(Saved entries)

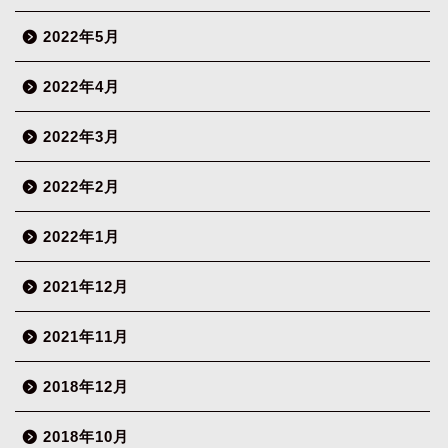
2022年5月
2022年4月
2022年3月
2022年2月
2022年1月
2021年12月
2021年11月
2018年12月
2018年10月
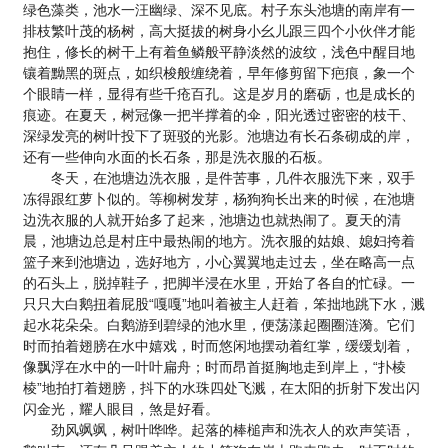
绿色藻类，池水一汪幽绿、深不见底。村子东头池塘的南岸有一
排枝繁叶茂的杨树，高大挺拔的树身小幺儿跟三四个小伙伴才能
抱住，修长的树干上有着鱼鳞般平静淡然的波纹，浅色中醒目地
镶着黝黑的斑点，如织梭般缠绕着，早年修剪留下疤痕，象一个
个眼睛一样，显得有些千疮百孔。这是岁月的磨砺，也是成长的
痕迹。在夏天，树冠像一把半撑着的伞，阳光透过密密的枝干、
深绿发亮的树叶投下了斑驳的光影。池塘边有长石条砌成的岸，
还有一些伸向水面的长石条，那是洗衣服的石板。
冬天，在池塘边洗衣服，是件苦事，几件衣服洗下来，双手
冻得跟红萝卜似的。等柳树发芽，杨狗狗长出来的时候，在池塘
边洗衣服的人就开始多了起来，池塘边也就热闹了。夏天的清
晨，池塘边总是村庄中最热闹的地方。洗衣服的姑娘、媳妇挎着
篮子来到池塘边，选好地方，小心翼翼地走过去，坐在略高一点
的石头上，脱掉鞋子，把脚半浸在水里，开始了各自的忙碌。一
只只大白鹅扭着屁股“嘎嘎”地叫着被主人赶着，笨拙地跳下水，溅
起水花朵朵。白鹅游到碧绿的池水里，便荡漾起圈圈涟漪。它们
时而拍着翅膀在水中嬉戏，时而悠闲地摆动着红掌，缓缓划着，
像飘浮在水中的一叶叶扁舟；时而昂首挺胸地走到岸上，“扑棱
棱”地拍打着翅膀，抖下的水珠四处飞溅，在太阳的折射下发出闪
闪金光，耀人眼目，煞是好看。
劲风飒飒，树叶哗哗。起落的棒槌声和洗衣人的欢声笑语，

Work order: Can you reproduce, unchanged, the part of the rows that starts with the line containing "绿色藻类，池水一汪幽绿、深不见底。村子东头池塘的南岸有一" and runs to the end of the rows?

Worked solution:
绿色藻类，池水一汪幽绿、深不见底。村子东头池塘的南岸有一
排枝繁叶茂的杨树，高大挺拔的树身小幺儿跟三四个小伙伴才能
抱住，修长的树干上有着鱼鳞般平静淡然的波纹，浅色中醒目地
镶着黝黑的斑点，如织梭般缠绕着，早年修剪留下疤痕，象一个
个眼睛一样，显得有些千疮百孔。这是岁月的磨砺，也是成长的
痕迹。在夏天，树冠像一把半撑着的伞，阳光透过密密的枝干、
深绿发亮的树叶投下了斑驳的光影。池塘边有长石条砌成的岸，
还有一些伸向水面的长石条，那是洗衣服的石板。
冬天，在池塘边洗衣服，是件苦事，几件衣服洗下来，双手
冻得跟红萝卜似的。等柳树发芽，杨狗狗长出来的时候，在池塘
边洗衣服的人就开始多了起来，池塘边也就热闹了。夏天的清
晨，池塘边总是村庄中最热闹的地方。洗衣服的姑娘、媳妇挎着
篮子来到池塘边，选好地方，小心翼翼地走过去，坐在略高一点
的石头上，脱掉鞋子，把脚半浸在水里，开始了各自的忙碌。一
只只大白鹅扭着屁股“嘎嘎”地叫着被主人赶着，笨拙地跳下水，溅
起水花朵朵。白鹅游到碧绿的池水里，便荡漾起圈圈涟漪。它们
时而拍着翅膀在水中嬉戏，时而悠闲地摆动着红掌，缓缓划着，
像飘浮在水中的一叶叶扁舟；时而昂首挺胸地走到岸上，“扑棱
棱”地拍打着翅膀，抖下的水珠四处飞溅，在太阳的折射下发出闪
闪金光，耀人眼目，煞是好看。
劲风飒飒，树叶哗哗。起落的棒槌声和洗衣人的欢声笑语，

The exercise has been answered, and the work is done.